Assuming a unique name for a pipe $QUEUE and filename for a cache $CACHE, we can make a named pipe:

mkfifo $QUEUE

queue up a background job to feed all cached values to it:

cat $CACHE 2>/dev/null > $QUEUE &

queue up background job to feed rolling cache updates to it:

listrepo_gql $GITHUB_TOKEN $ADD_PUB_GITHUB_ORG | tee $CACHE > $QUEUE &

and then connect that named pipe to be the data source for nauniq+fzf  launched in the foreground:

cat $QUEUE | nauniq | fzf

Voilà!  

Instant results in the UI, which feels like great UI performance for most usages:

fclone UI performance with caching

. . . and the uncached results roll in gradually, updating the list of options as they are received – indicated by the spinner at the bottom.  All the while, the user can type ahead fuzzy match against the list of choices without waiting on anything to finish.

Known Issues

It's always worth mentioning known cons and design compromises, to distinguish between known issues and misses/unknowns.

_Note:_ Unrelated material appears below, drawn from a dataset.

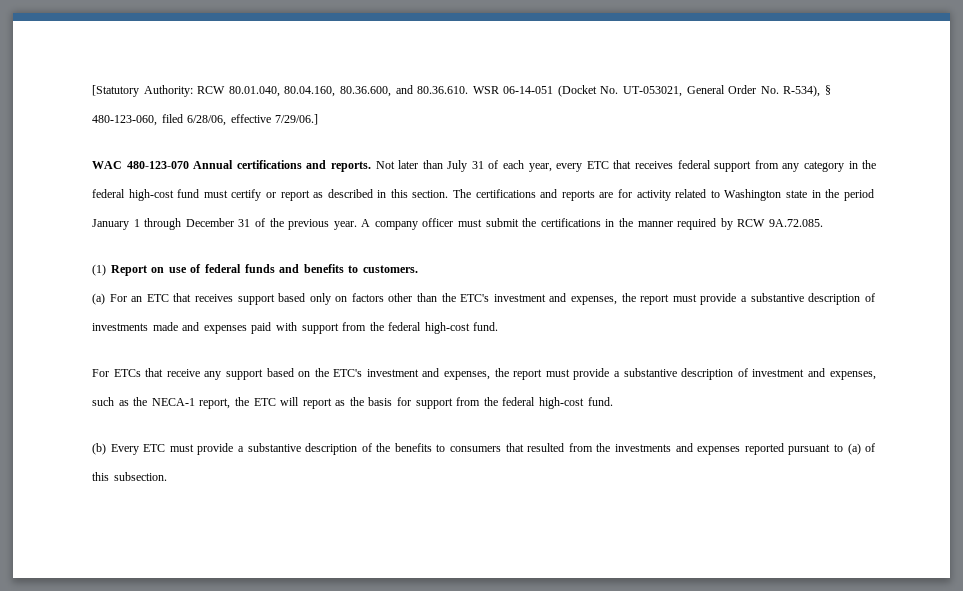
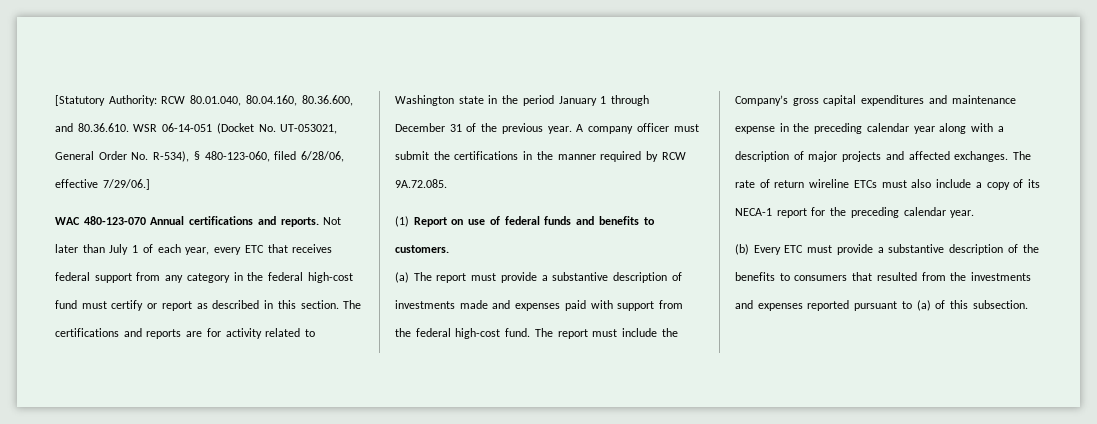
[471,161,484,169] 31 -> [132,245,139,253] 1
[109,293,636,305] For an ETC that receives support based only on factors other than the ETC's investment and expenses, the -> [413,272,432,281] The
[92,368,876,380] [92,397,613,409] // For ETCs that receive any support based on the ETC's investment and expenses, the report must provide a substantive description of investment and expenses, such as the NECA-1 report, the ETC will report as the basis for support from the federal high-cost fund. -> [534,328,678,339] [735,95,1016,106] [735,123,1004,134] [735,151,1032,162] [735,179,1040,190] [735,207,975,218] The report must include the Company’s gross capital expenditures and maintenance expense in the preceding calendar year along with a description of major projects and affected exchanges. The rate of return wireline ETCs must also include a copy of its NECA-1 report for the preceding calendar year.

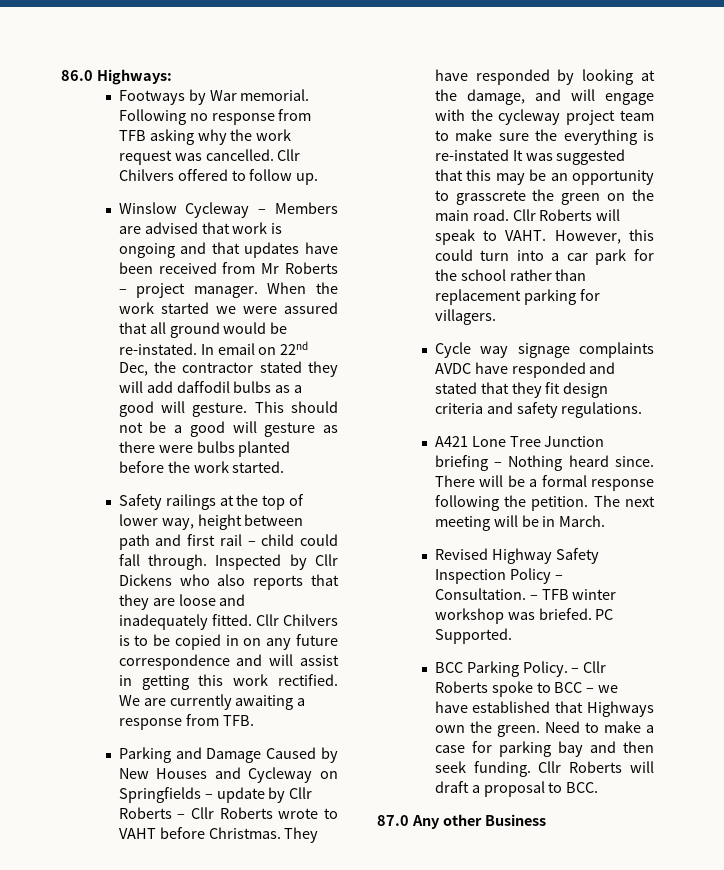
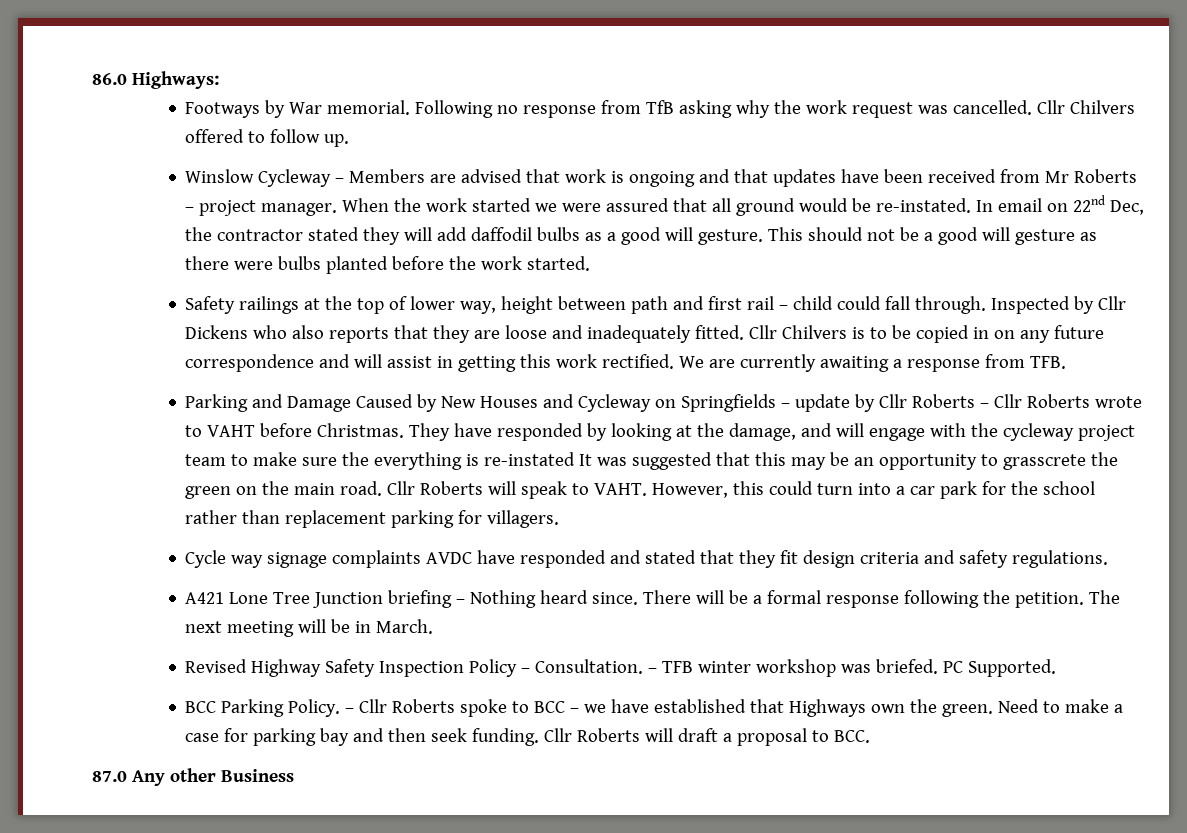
[118,130,146,141] TFB -> [646,100,675,114] TfB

  • Removed Items:  If a repo is removed from github, it will not be removed from the list of choices presented until after a full cache update has completed from a prior cycle.  This is partly due to the design of this solution, and partly due to the fact that there is no way to send a command to fzf to remove an item from the list it is presenting.  I don't consider it a big issue because I'm never intentionally  trying to clone a repository that has been dropped, and the worst case, is a rare experience of it erroring out, once.
  • nauniq holds the repo list in memory to de-dupe.  This should be ok for anyone dealing with a couple hundred or even several thousand repo's.  I haven't really tested beyond that: i.e. - Microsoft number of Github repo's.
  • The named pipe approach with two processes feeding it assumes the disk-based cache finishes feeding fzf before first API request returns.  This avoids us having to use something like parallel w/line buffering.  This just works because reading from the disk always finishes faster than getting the first response back from the Github API.